Um dos casos explorados pela oposição para desgastar o presidente Jair Bolsonaro - o assassinato da vereadora carioca Marielle Franco (Psol) - ganhou um novo capítulo. A Advocacia-Geral da União (AGU) se manifestou contra o deslocamento da competência da investigação da execução da vereadora e do motorista Anderson Gomes da esfera estadual (Rio de Janeiro) para a federal.

No documento enviado ao Superior Tribunal de Justiça na segunda, a AGU usa argumentos enviados pelo Ministério da Justiça e Segurança Pública, comandado por Sérgio Moro. A mudança de competência foi solicitada pela ex-procuradora-geral da República Raquel Dodge, antes de deixar o cargo, em setembro de 2019. O STJ deve julgar este ano o pedido.

Moro chegou a se manifestar pela federalização no ano passado, mas mudou de opinião após o posicionamento da família de Marielle.

Em novembro, familiares da vereadora pediram que o caso seguisse no Rio, pois confiam nas investigações do Ministério Público estadual e temem interferência do Governo Federal, como explicado em carta ao STJ.

Em entrevista na noite de segunda-feira no programa Roda Viva, Moro disse que mudou de opinião após saber da posição da família de Marielle e afirmou que o Governo Federal e Bolsonaro são um dos maiores interessados na elucidação do crime.

"O Governo Federal é o maior interessado em elucidar esse crime. O Governo Federal é cobrado por fóruns internacionais até politicamente por essa apuração. O presidente é um dos grandes interessados, porque tentaram envolver fraudulentamente o nome dele anteriormente", disse Sérgio Moro.
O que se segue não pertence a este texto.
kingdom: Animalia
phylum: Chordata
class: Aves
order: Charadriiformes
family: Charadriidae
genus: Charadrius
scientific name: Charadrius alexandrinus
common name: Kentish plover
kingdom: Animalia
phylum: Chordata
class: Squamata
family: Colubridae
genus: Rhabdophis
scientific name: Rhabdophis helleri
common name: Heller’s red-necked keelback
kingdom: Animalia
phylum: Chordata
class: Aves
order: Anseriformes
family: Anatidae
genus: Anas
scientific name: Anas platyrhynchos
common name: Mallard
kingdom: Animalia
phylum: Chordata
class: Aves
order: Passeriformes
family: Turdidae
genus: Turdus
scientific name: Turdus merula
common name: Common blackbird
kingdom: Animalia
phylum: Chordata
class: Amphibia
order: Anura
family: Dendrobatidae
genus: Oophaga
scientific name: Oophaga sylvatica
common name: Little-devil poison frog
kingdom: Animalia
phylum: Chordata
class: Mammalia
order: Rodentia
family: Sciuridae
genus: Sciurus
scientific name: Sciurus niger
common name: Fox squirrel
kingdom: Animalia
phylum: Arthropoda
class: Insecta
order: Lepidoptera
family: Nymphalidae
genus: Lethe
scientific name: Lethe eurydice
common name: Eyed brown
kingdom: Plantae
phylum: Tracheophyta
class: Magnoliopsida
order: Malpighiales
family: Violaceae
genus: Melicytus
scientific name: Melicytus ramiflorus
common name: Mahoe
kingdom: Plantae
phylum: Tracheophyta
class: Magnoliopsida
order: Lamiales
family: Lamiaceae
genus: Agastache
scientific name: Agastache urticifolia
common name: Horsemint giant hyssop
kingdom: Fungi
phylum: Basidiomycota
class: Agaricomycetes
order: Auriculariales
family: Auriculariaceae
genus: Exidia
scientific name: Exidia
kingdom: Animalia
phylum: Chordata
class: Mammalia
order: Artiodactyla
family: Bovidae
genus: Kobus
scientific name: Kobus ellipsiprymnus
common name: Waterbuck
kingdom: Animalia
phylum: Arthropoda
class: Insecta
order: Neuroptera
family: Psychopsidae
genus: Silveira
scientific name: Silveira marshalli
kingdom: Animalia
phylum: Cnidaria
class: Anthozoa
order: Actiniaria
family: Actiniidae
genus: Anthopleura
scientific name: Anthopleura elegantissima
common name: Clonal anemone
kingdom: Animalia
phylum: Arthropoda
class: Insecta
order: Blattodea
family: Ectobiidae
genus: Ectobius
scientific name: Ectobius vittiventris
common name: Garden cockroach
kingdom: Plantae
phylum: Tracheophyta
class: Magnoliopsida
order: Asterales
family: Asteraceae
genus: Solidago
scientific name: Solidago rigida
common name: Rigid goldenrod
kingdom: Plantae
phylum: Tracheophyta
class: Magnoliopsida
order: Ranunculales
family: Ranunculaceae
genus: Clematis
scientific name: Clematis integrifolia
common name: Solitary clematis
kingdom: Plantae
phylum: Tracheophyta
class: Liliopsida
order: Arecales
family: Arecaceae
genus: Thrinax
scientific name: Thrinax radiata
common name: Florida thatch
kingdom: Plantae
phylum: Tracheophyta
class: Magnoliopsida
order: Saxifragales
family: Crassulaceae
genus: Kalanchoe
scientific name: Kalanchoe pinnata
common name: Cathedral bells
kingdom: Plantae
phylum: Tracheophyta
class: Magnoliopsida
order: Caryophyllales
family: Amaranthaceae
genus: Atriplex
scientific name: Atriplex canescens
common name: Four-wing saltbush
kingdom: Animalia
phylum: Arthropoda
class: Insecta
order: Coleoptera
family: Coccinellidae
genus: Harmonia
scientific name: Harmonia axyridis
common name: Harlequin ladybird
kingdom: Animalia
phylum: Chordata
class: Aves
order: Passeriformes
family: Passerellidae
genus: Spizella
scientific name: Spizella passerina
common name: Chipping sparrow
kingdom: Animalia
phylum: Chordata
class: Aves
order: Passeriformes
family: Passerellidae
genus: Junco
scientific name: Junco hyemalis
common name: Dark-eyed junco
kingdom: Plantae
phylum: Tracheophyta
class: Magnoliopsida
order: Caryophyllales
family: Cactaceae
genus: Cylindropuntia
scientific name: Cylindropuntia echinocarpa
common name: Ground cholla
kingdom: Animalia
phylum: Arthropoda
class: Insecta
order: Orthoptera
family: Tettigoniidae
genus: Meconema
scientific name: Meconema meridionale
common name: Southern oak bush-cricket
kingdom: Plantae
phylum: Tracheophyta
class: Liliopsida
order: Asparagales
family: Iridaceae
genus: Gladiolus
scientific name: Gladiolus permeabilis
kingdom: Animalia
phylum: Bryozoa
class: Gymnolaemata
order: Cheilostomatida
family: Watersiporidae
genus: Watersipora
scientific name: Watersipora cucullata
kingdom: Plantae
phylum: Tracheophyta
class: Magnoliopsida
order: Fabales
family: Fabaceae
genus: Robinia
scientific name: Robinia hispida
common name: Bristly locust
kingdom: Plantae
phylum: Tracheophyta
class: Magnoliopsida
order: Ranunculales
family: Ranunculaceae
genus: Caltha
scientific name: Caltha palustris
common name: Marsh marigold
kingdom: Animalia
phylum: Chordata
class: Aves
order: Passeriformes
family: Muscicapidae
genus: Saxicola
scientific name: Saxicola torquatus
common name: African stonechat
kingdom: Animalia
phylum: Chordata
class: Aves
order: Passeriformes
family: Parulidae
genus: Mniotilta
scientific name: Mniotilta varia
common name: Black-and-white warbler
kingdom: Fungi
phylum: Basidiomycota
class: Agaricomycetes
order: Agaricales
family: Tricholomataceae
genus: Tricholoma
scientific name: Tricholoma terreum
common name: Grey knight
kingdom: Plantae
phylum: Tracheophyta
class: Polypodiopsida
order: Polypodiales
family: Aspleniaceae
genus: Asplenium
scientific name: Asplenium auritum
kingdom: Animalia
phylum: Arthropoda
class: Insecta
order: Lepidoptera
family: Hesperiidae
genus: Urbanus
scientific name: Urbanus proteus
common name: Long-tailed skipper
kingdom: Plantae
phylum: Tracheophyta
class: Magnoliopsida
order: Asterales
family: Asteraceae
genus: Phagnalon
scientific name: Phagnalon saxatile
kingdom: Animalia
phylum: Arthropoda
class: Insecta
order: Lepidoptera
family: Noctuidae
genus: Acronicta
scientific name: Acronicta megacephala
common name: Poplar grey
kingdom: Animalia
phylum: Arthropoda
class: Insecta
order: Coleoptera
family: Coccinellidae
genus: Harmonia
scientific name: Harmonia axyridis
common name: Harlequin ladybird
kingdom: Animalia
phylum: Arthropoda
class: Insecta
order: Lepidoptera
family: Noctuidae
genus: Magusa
"Se os familiares das vítimas se posicionam contra e ainda levantando uma hipótese, embora infundada, de que o Governo Federal teria interesse de obscurecer isso, é melhor que fique lá no Estado do Rio com a Polícia Civil e o Ministério Público do Rio. E eventualmente, nós damos o suporte que for possível para auxiliar as investigações. Mas não tenha dúvidas que o Governo não tem o menor interesse em proteger os mandantes desse assassinato", concluiu o ministro da Justiça.

Se o processo for federalizado, ele sairá da Justiça Estadual e irá para a Justiça Federal. Com isso, a investigação passaria da Polícia Civil e do Ministério Público do Estado para a Polícia Federal (PF) e para o Ministério Público Federal (MPF).

Família

A viúva de Marielle Franco, Mônica Benício, disse, ontem, que ficou "feliz" com a nova posição do ministro.

"Fico feliz que o ministro tenha revisto sua posição, e que agora está de acordo com aquilo que nós, familiares, pedimos. Caso futuramente surjam evidências que apontem para a necessidade de federalizar, eu também não me incomodarei em mudar de posição, entendendo que a resolução desse caso é fundamental para a democracia brasileira", disse Mônica, em nota.

"Defendemos, sobretudo, a segurança e a isenção na investigação e esperamos uma resposta para esse crime que completará dois anos sem que se saiba quem mandou matar Marielle. O sentimento de dor e injustiça permanece. Até quando?", questionou ela.

Marielle foi assassinada a tiros no Rio. O caso aguarda solução há quase dois anos.